This is the first of a series of three posts about several versions of Bell’s theorem. I’m starting with what I believe is by consensus the simplest version: the one proved by Clauser, Horne, Shimony, and Holt in 1969, based on Bell’s original version from 1964.

The theorem is about explaining the statistics observed by two experimenters, Alice and Bob, that are making measurements on some physical system in a space-like separated way. The details of their experiment are not important for the theorem (of course, they are important for actually doing the experiment). What is important is that each experimenter has two possible settings, named 0 and 1, and for each setting the measurement has two possible outcomes, again named 0 and 1.

Of course it is not actually possible to have only two settings in a real experiment: usually the measurement depends on a continuous parameter, like the angle with which you set a wave plate, or the phase of the laser with which you hit an ion, and you are only able to set this continuous parameter with finite precision. But this is not a problem, as we only need to define in advance that “this angle corresponds to setting 0” and “this angle corresponds to setting 1”. If the angles are not a good approximation to the ideal settings you are just going to get bad statistics.

Analogously, it is also not actually possible to have only two outcomes for each measurement, most commonly because you lost a photon and no detector clicked, but also because you can have multiple detections, or you might be doing a measurement on a continuous variable, like position. Again, the important thing is that you define in advance which outcomes correspond to the 0 outcome, and which outcomes correspond to the 1 outcome. Indeed, this is exactly what was done in the recent loophole-free Bell tests: they defined the no-detection outcome to correspond to the outcome 1.

Having their settings and outcomes defined like this, our experimenters measure some conditional probabilities $p(ab|xy)$, where $a,b$ are Alice and Bob’s outcomes, and $x,y$ are their settings. Now they want to explain these correlations. How did they come about? Well, they obtained them by measuring some physical system $\lambda$ (that can be a quantum state, or something more exotic like a Bohmian corpuscle) that they did not have complete control over, so it is reasonable to write the probabilities as arising from an averaging over different values of $\lambda$. So they decompose the probabilities as

\[ p(ab|xy) = \sum_\lambda p(\lambda|xy)p(ab|xy\lambda) \]

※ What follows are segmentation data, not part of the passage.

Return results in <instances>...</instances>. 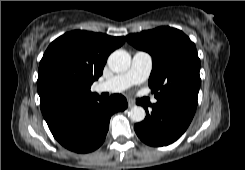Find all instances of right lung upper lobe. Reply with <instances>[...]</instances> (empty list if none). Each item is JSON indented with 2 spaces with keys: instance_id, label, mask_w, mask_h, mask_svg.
Wrapping results in <instances>:
<instances>
[{
  "instance_id": "1",
  "label": "right lung upper lobe",
  "mask_w": 245,
  "mask_h": 170,
  "mask_svg": "<svg viewBox=\"0 0 245 170\" xmlns=\"http://www.w3.org/2000/svg\"><path fill=\"white\" fill-rule=\"evenodd\" d=\"M125 42L124 37L82 30L54 40L39 65L37 88L47 123L65 109L96 95L92 83L101 76L109 54Z\"/></svg>"
}]
</instances>
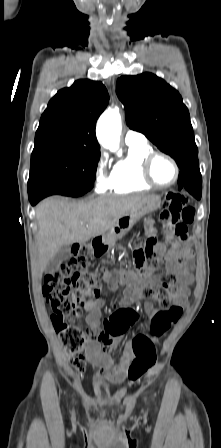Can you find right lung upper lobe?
Here are the masks:
<instances>
[{"label": "right lung upper lobe", "mask_w": 221, "mask_h": 448, "mask_svg": "<svg viewBox=\"0 0 221 448\" xmlns=\"http://www.w3.org/2000/svg\"><path fill=\"white\" fill-rule=\"evenodd\" d=\"M108 101V92L98 81L78 80L58 91L41 116L34 148L77 144L100 150L95 126Z\"/></svg>", "instance_id": "obj_1"}]
</instances>
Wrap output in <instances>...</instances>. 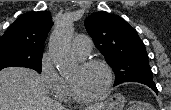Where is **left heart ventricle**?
<instances>
[{"mask_svg": "<svg viewBox=\"0 0 171 110\" xmlns=\"http://www.w3.org/2000/svg\"><path fill=\"white\" fill-rule=\"evenodd\" d=\"M68 79L73 83L81 96L90 97L99 94L105 87L107 75L100 66L82 69L77 66Z\"/></svg>", "mask_w": 171, "mask_h": 110, "instance_id": "b2bd125f", "label": "left heart ventricle"}]
</instances>
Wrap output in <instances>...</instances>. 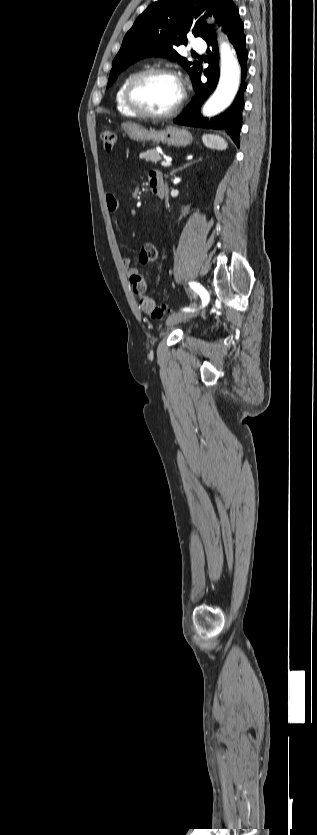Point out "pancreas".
<instances>
[{"label":"pancreas","mask_w":317,"mask_h":835,"mask_svg":"<svg viewBox=\"0 0 317 835\" xmlns=\"http://www.w3.org/2000/svg\"><path fill=\"white\" fill-rule=\"evenodd\" d=\"M139 158L143 159L147 162H152V163H156L157 161L161 160V156L159 155V152L155 149H151V150H148L146 152L141 153L139 155Z\"/></svg>","instance_id":"pancreas-1"}]
</instances>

Note that this is not an assumption, just a mathematical identity. If you are an experimental superhero and can really make your source emit the same quantum state in every single round of the experiment you just get a trivial decomposition with a single $\lambda$ (incidentally, by Caratheodory’s theorem one needs only 13 different $\lambda$s to write this decomposition, so the use of integrals over $\lambda$ in some proofs of Bell’s theorem is rather overkill).

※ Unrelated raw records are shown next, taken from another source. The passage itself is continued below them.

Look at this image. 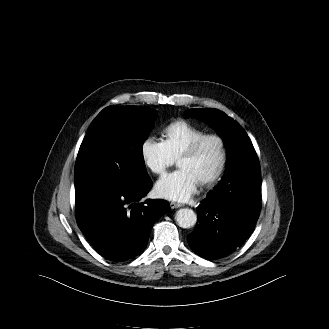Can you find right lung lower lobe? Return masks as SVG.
Listing matches in <instances>:
<instances>
[{"label": "right lung lower lobe", "instance_id": "right-lung-lower-lobe-1", "mask_svg": "<svg viewBox=\"0 0 329 329\" xmlns=\"http://www.w3.org/2000/svg\"><path fill=\"white\" fill-rule=\"evenodd\" d=\"M151 179L133 189L110 182H93L75 190L77 224L107 260L126 261L141 254L153 224L169 212L167 201L148 199Z\"/></svg>", "mask_w": 329, "mask_h": 329}]
</instances>
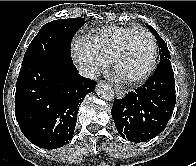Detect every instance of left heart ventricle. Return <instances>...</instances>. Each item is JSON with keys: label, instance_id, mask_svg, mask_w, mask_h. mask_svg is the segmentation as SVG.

The first assumption that we use in the proof is that the physical system $\lambda$ is not correlated with the settings $x$ and $y$, that is $p(\lambda|xy) = p(\lambda)$. I think this assumption is necessary to even do science, because if it were not possible to probe a physical system independently of its state, we couldn’t hope to be able to learn what its actual state is. It would be like trying to find a correlation between smoking and cancer when your sample of patients is chosen by a tobacco company. This assumption is variously called “freedom of choice”, “no superdeterminism”, or “no conspiracy”. I think “freedom of choice” is a really bad name, as in actual experiments nobody *chooses* the settings: instead they are determined by a quantum random number generator or by the bit string of “Doctor Who”. As for “no superdeterminism”, I think the name is rather confusing, as the assumption has nothing to do with determinism — it is possible to respect it in a deterministic theory, and it is possible to violate it in a indeterministic theory. Instead I’ll go with “no conspiracy”:

- No conspiracy: $p(\lambda|xy) = p(\lambda)$.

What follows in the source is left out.